-- Dataset extract start --
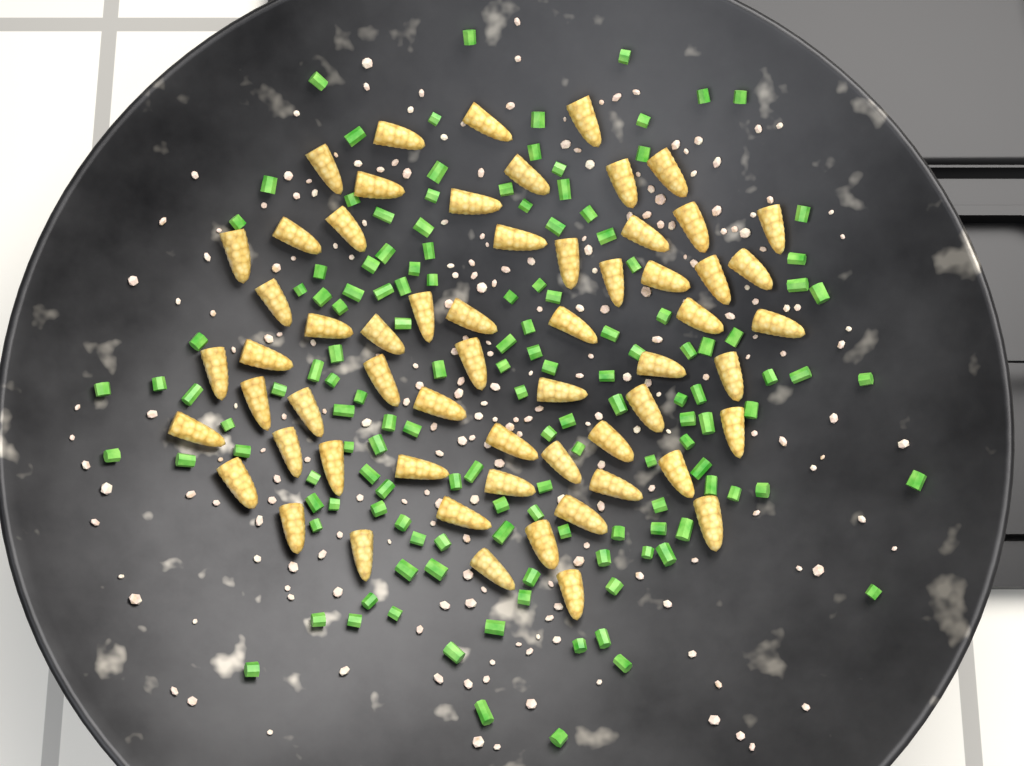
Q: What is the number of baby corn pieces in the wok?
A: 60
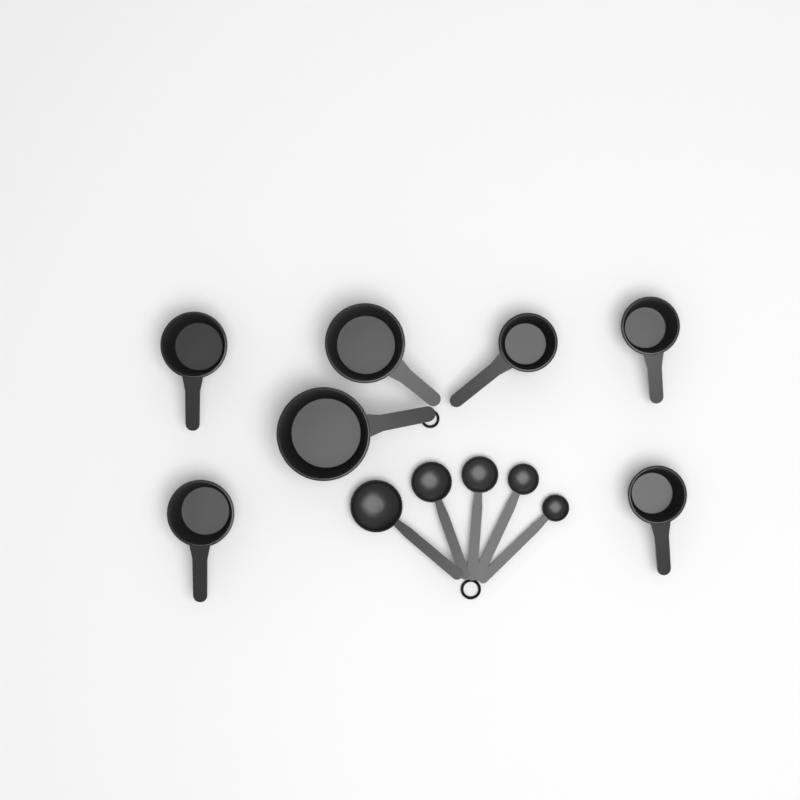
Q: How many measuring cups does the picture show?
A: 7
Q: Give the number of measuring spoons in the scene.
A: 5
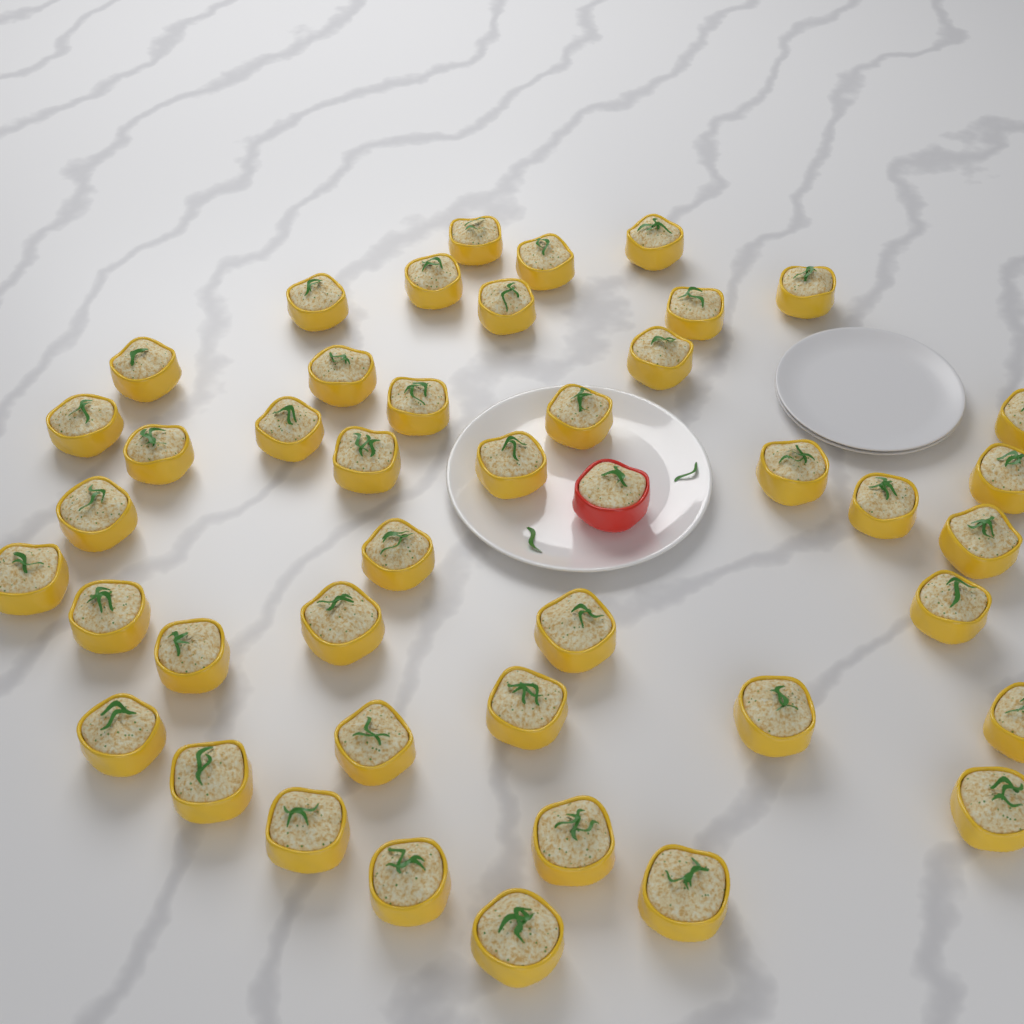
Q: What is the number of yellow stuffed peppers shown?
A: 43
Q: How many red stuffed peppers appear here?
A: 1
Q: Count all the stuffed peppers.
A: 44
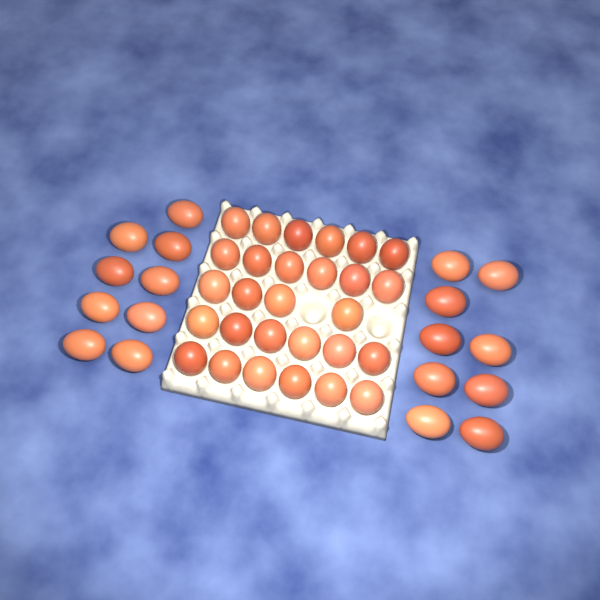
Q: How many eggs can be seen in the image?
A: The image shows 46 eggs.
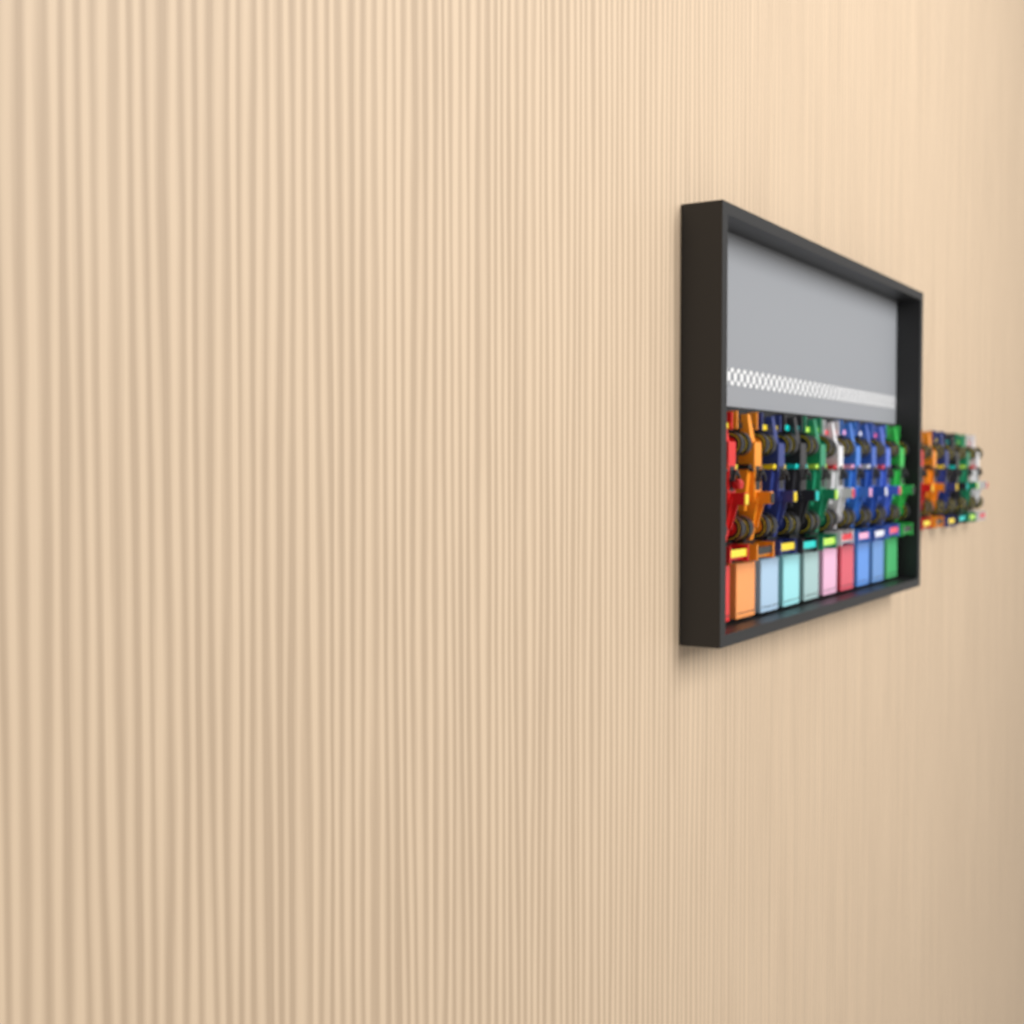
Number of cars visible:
-- Dataset extract end --
→ Exercise requirements
Please reproduce all of the material above word for word, leaving out the pictures.

→ Result
Q: What is the number of baby corn pieces in the wok?
A: 60
Q: How many measuring cups does the picture show?
A: 7
Q: Give the number of measuring spoons in the scene.
A: 5
Q: What is the number of yellow stuffed peppers shown?
A: 43
Q: How many red stuffed peppers appear here?
A: 1
Q: Count all the stuffed peppers.
A: 44
Q: How many eggs can be seen in the image?
A: The image shows 46 eggs.
Number of cars visible:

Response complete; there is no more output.